ENTRIES SUPPLIED:
------------------------------------------------------------
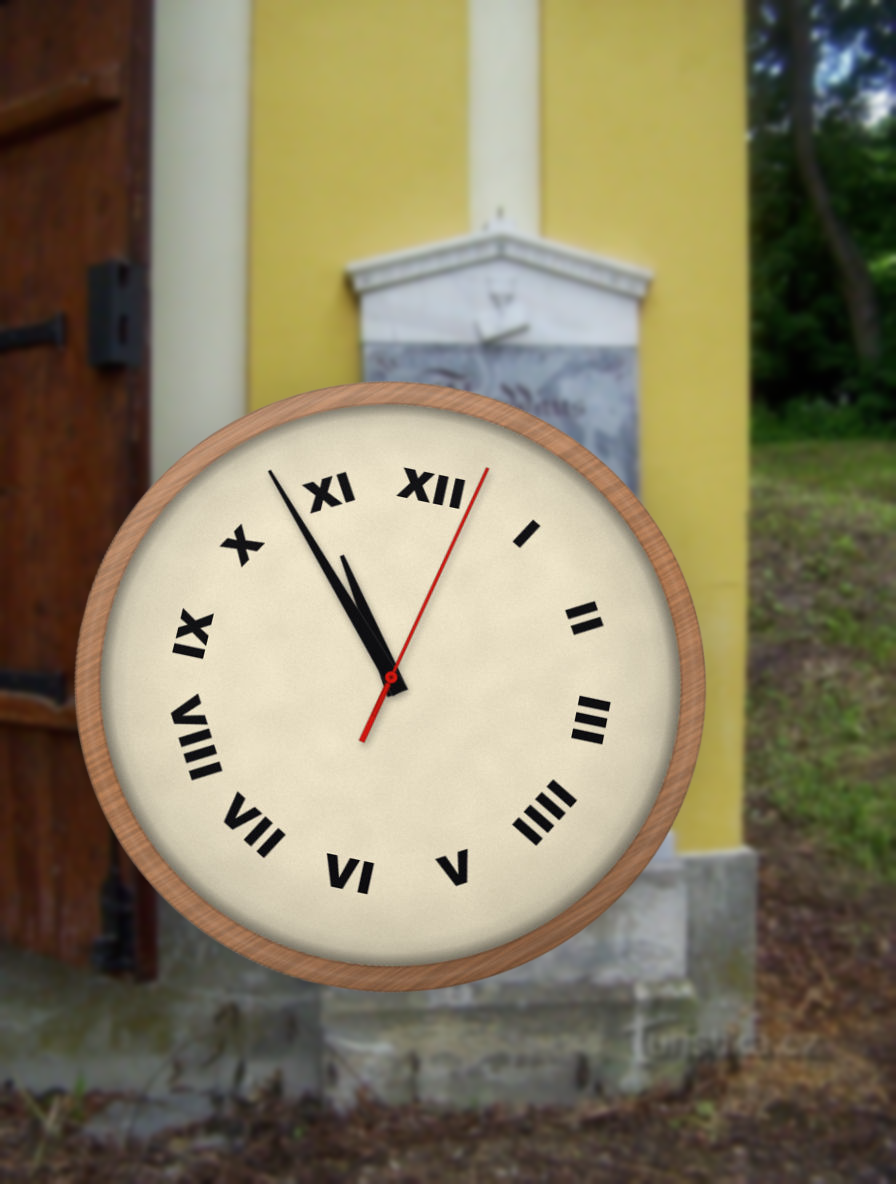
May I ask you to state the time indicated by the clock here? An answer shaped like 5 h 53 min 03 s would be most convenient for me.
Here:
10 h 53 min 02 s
------------------------------------------------------------
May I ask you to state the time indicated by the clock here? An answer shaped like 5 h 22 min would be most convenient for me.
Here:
------------------------------------------------------------
WORK TO COMPLETE: Please quote the material word for word, from the line containing "s would be most convenient for me." up to and including the line containing "10 h 53 min 02 s".

FINISHED TASK:
May I ask you to state the time indicated by the clock here? An answer shaped like 5 h 53 min 03 s would be most convenient for me.
Here:
10 h 53 min 02 s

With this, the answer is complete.